3. Caso concreto. Os autos foram devolvidos a esta Turma Recursal, para adequação do julgado à luz do entendimento do Supremo Tribunal Federal sobre o tema, quando do julgamento do Tema 1.347 segundo o qual:

"O adiamento de exame de concurso público por motivo de biossegurança relacionado à pandemia do COVID-19 não impõe ao Estado o dever de indenizar.". O acórdão ficou assim ementado:

“Ementa: Direito Constitucional e administrativo. Recurso Extraordinário. Responsabilidade civil do Estado. Suspensão de prova de concurso. Pandemia. Reafirmação de jurisprudência. I. Caso em exame 1. Recurso extraordinário contra acórdão da Turma Nacional de Uniformização dos Juizados Especiais Federais, que fixou tese em pedido de uniformização nacional, para afirmar a responsabilidade civil da Universidade Federal do Paraná por danos causados pelo adiamento de prova de concurso público em razão da pandemia do COVID-19. II. Questão em discussão 2. A questão em discussão consiste em saber se o adiamento de prova de concurso público em razão da pandemia do COVID-19 impõe ao Estado o dever de indenizar por danos causados a candidatos. III. Razões de decidir 3. A jurisprudência do STF afirma que a responsabilidade civil do Estado, prevista no § 6º do art. 37 da Constituição, é objetiva, exigindo três requisitos: (i) o dano; (ii) uma ação ou omissão administrativa; e (iii) o nexo de causalidade entre a conduta estatal e o dano. O Supremo Tribunal Federal afirma, contudo, que a responsabilidade objetiva é afastada diante de fato exclusivo da vítima ou de terceiro e de caso fortuito ou força maior. 4. Na ADI 6421-MC, o STF afirmou que, no contexto da pandemia do COVID-19, configura erro grosseiro o ato administrativo que ensejar violação ao direito à vida e à saúde por inobservância de normas e critérios científicos e técnicos, ou dos princípios constitucionais da precaução e da prevenção. Por sua vez, na ADI 6343-MC, o STF assentou a competência comum dos entes federativos para a adoção ou manutenção de medidas restritivas durante a pandemia do COVID-19. 5. A imprevisibilidade inerente à pandemia afasta a responsabilidade civil do Estado por danos a candidatos decorrentes do adiamento de prova de concurso público por motivos de biossegurança relacionados ao COVID-19. IV. Dispositivo e tese 6. Recurso extraordinário conhecido e provido. Tese de julgamento: “O adiamento de exame de concurso público por motivo de biossegurança relacionado à pandemia do COVID-19 não impõe ao Estado o dever de indenizar”.

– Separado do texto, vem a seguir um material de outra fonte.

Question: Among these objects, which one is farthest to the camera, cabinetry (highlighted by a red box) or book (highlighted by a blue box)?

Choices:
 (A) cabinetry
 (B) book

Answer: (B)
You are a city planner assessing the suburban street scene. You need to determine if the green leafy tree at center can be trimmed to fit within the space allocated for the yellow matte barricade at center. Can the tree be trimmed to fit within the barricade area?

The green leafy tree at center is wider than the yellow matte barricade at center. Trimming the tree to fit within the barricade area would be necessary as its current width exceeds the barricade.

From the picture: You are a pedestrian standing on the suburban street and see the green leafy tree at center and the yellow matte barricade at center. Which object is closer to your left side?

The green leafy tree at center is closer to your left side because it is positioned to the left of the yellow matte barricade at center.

(RE 1455038 RG, Relator(a): MINISTRO PRESIDENTE, Tribunal Pleno, julgado em 05-11-2024, PROCESSO ELETRÔNICO REPERCUSSÃO GERAL - MÉRITO DJe-334 DIVULG 07-11-2024 PUBLIC 08-11-2024)

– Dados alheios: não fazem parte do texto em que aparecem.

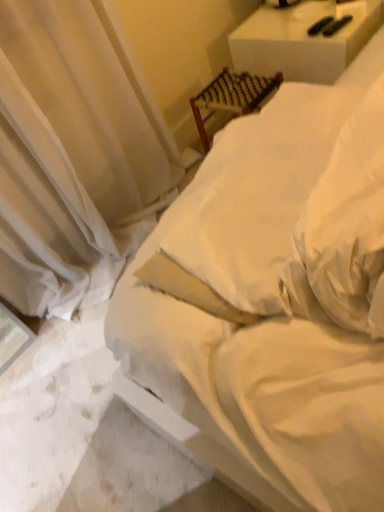
Measure the distance between point (268, 84) and camera.

The depth of point (268, 84) is 6.30 feet.

The width and height of the screenshot is (384, 512). What do you see at coordinates (303, 40) in the screenshot?
I see `white woven chair at upper right, the 2th furniture from the left` at bounding box center [303, 40].

The height and width of the screenshot is (512, 384). Find the location of `white sheer curtain at upper left`. white sheer curtain at upper left is located at coordinates (70, 158).

Is point (293, 17) positioned before point (51, 95)?

No.

From the image's perspective, is white woven chair at upper right, the 2th furniture from the left, above or below white sheer curtain at upper left?

white woven chair at upper right, the 2th furniture from the left, is above white sheer curtain at upper left.

Is white woven chair at upper right, the 2th furniture from the left, to the right of white sheer curtain at upper left from the viewer's perspective?

Yes.

Is white woven chair at upper right, the 2th furniture from the left, looking in the opposite direction of white sheer curtain at upper left?

white woven chair at upper right, the 2th furniture from the left, does not have its back to white sheer curtain at upper left.

Does white soft bed at center have a lesser height compared to white sheer curtain at upper left?

Yes.

Can white sheer curtain at upper left be found inside white soft bed at center?

No, white sheer curtain at upper left is not surrounded by white soft bed at center.

Can you tell me how much white soft bed at center and white sheer curtain at upper left differ in facing direction?

The angle between the facing direction of white soft bed at center and the facing direction of white sheer curtain at upper left is 89.5 degrees.

Is white soft bed at center looking in the opposite direction of white sheer curtain at upper left?

That's not correct — white soft bed at center is not looking away from white sheer curtain at upper left.

Does white soft bed at center have a smaller size compared to woven wood chair at upper center, which ranks as the first furniture in left-to-right order?

Incorrect, white soft bed at center is not smaller in size than woven wood chair at upper center, which ranks as the first furniture in left-to-right order.

This screenshot has width=384, height=512. There is a white soft bed at center. What are the coordinates of `the 2nd furniture below it (from a real-world perspective)` in the screenshot? It's located at (231, 97).

Can you tell me how much white soft bed at center and woven wood chair at upper center, marked as the second furniture in a right-to-left arrangement, differ in facing direction?

1.64 degrees separate the facing orientations of white soft bed at center and woven wood chair at upper center, marked as the second furniture in a right-to-left arrangement.

Is white soft bed at center far from woven wood chair at upper center, which ranks as the first furniture in left-to-right order?

No, there isn't a large distance between white soft bed at center and woven wood chair at upper center, which ranks as the first furniture in left-to-right order.

Which object is positioned more to the right, woven wood chair at upper center, marked as the second furniture in a right-to-left arrangement, or white sheer curtain at upper left?

From the viewer's perspective, woven wood chair at upper center, marked as the second furniture in a right-to-left arrangement, appears more on the right side.

Considering the sizes of woven wood chair at upper center, marked as the second furniture in a right-to-left arrangement, and white sheer curtain at upper left in the image, is woven wood chair at upper center, marked as the second furniture in a right-to-left arrangement, bigger or smaller than white sheer curtain at upper left?

In the image, woven wood chair at upper center, marked as the second furniture in a right-to-left arrangement, appears to be smaller than white sheer curtain at upper left.

You are a GUI agent. You are given a task and a screenshot of the screen. Output one action in this format:
    pyautogui.click(x=<x>, y=<y>)
    Task: Click on the curtain on the left of woven wood chair at upper center, marked as the second furniture in a right-to-left arrangement
    
    Given the screenshot: What is the action you would take?
    pyautogui.click(x=70, y=158)

From the image's perspective, is woven wood chair at upper center, marked as the second furniture in a right-to-left arrangement, above or below white sheer curtain at upper left?

woven wood chair at upper center, marked as the second furniture in a right-to-left arrangement, is above white sheer curtain at upper left.

Is woven wood chair at upper center, marked as the second furniture in a right-to-left arrangement, surrounding white soft bed at center?

Actually, white soft bed at center is outside woven wood chair at upper center, marked as the second furniture in a right-to-left arrangement.

Could you tell me if woven wood chair at upper center, marked as the second furniture in a right-to-left arrangement, is turned towards white soft bed at center?

No, woven wood chair at upper center, marked as the second furniture in a right-to-left arrangement, is not facing towards white soft bed at center.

A controvérsia jurídica está, portanto, definitivamente solucionada, devendo ser aplicado o entendimento fixado no Tema 1.347 do STF.

Dessa orientação divergiu o acórdão recorrido.

4. Dispositivo. Ante o exposto, EXERÇO JUÍZO DE RETRATAÇÃO, para DAR PROVIMENTO ao recurso da Universidade Federal do Paraná – UFPR, julgando improcedente os pedidos formulados na petição inicial.

5. Honorários. Sem condenação ao pagamento de honorários advocatícios, nos termos do artigo 55 da Lei federal nº 9.099/1995.

6. É como voto.


  ACÓRDÃO

Vistos e relatados estes autos em que são partes as acima indicadas, decide a Décima Terceira Turma Recursal do Juizado Especial Federal da Terceira Região - Seção Judiciária de São Paulo, por unanimidade, exercer o juízo de retratação para dar provimento ao recurso da UFPR, nos termos do relatório e voto que ficam fazendo parte integrante do presente julgado.